At a newly relocated pastry shop, the owner scrounges for basics like ground meat, flour and gas canisters.

“Each day we are just living for that day,” said the owner, who didn’t want to give his name for fear of reprisal. “Our projects, we have delayed everything. We are just working to eat.”

Inside, a refrigerator holds only a few bottles of domestic cola. Electricity and water are cut off regularly, but the owner, whose pot belly stretches the front of his shirt, still works throughout the day to fill orders for thyme, cheese and meat pastries. Oftentimes, they are for rebels who live communally nearby.

Across the street, at one of the few remaining cellphone shops, decorative phone cases and key chains sit untouched. Customers ask only to add minutes or buy chargers and batteries. Cellphones are a necessity for checking on the casualties of the latest attack.

“We were scared a lot in the beginning of the revolution; now we have gotten used to it,” said Zainab Harba, whose son owns the shop.

When the sound of shelling intensifies, the shop is shuttered. But on quiet days, it is reopened, if nothing more than to occupy time, Zainab Harba said.

“Now there’s just eating and shelling and massacring,” she said dryly.

But some major milestones of life cannot be denied.

Mohammad Khair Raeid plans to get married, even though he is one of hundreds of rebels who say they expect martyrdom any day. He was a soldier in the Syrian army for six months before he defected a year ago.

“It’s our right to get married, no?” said Raeid, 22, a lanky man with a prominent unibrow. “If we die at least we might leave something behind, a son that will raise my head in pride.”

He and his fiancee, 19, met three months ago when her family fled the battered city of Rastan. They expect to marry quickly and quietly when Raeid’s parents return from Lebanon, where they fled.

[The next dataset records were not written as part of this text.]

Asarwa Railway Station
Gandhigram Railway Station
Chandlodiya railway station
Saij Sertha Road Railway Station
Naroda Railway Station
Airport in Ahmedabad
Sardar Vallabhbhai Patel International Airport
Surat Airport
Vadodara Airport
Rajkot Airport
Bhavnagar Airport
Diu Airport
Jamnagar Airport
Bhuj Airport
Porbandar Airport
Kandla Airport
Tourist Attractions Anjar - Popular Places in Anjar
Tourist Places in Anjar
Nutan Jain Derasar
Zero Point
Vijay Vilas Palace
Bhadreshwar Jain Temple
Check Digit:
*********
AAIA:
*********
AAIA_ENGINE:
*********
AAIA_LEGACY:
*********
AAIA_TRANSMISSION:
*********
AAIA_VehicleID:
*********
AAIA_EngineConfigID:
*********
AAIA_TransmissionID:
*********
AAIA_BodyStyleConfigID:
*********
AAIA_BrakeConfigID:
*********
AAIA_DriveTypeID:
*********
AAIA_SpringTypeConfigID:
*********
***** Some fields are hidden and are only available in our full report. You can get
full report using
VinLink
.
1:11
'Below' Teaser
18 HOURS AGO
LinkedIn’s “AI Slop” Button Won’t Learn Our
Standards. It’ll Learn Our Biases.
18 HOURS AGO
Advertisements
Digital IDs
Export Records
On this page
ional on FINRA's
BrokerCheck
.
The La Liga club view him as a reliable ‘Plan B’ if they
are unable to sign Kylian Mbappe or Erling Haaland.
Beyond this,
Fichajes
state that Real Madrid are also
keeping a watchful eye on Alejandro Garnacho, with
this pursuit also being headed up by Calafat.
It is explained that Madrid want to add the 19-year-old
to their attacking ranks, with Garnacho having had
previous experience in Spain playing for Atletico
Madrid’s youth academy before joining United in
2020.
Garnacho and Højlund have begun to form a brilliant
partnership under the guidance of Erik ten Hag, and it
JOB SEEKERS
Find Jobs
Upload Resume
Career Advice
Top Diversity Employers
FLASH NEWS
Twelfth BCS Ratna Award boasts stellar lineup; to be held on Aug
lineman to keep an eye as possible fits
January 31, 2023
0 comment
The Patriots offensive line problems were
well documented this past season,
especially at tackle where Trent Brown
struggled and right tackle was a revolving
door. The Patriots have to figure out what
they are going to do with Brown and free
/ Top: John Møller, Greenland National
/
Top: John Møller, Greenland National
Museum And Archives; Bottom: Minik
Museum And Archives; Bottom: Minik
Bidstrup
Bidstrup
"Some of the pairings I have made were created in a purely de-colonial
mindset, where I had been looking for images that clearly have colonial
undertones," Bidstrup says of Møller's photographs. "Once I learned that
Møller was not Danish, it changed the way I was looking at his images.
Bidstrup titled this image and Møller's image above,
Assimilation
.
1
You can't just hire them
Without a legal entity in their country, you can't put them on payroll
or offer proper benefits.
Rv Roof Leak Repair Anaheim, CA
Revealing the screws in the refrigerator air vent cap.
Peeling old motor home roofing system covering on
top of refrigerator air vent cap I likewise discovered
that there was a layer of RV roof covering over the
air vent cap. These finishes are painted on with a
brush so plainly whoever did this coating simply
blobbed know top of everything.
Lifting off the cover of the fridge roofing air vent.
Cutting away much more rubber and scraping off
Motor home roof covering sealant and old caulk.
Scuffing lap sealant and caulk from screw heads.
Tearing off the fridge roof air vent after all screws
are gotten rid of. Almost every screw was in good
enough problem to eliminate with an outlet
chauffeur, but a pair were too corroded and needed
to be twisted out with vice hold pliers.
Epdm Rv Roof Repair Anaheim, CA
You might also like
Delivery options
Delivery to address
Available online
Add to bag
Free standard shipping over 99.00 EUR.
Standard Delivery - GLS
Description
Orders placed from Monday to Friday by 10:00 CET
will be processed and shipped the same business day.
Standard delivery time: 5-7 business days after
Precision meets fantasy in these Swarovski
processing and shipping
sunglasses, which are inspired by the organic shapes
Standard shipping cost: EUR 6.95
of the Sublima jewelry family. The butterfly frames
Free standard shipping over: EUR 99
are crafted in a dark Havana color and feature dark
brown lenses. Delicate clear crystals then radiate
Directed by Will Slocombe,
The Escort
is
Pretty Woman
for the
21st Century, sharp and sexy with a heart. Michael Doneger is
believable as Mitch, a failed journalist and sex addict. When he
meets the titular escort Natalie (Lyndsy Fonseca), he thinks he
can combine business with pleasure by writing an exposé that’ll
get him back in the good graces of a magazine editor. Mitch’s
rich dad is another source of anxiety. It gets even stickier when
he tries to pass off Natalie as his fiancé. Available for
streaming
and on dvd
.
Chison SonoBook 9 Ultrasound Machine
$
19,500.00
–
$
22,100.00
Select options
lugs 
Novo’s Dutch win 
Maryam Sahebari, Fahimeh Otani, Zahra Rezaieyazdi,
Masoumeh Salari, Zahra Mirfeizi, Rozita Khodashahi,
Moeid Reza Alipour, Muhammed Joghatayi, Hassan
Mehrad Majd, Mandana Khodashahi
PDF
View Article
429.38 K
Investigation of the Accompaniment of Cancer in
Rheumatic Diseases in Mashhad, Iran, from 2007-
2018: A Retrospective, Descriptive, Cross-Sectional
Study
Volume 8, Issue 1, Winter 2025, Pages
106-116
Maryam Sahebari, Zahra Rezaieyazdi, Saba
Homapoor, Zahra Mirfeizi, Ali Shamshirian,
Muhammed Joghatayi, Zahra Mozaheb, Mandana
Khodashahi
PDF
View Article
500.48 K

The conflict has left little opportunity for courting or large traditional wedding celebrations. As a dowry to his fiancee, on paper anyway, he will give his Kalashnikov rifle, as other rebels have done before him. It’s the only thing they own, he said.

“I might write my marriage contract and get killed a week later,” he said. “But should we have to die without getting married? We would die with heartbreak.”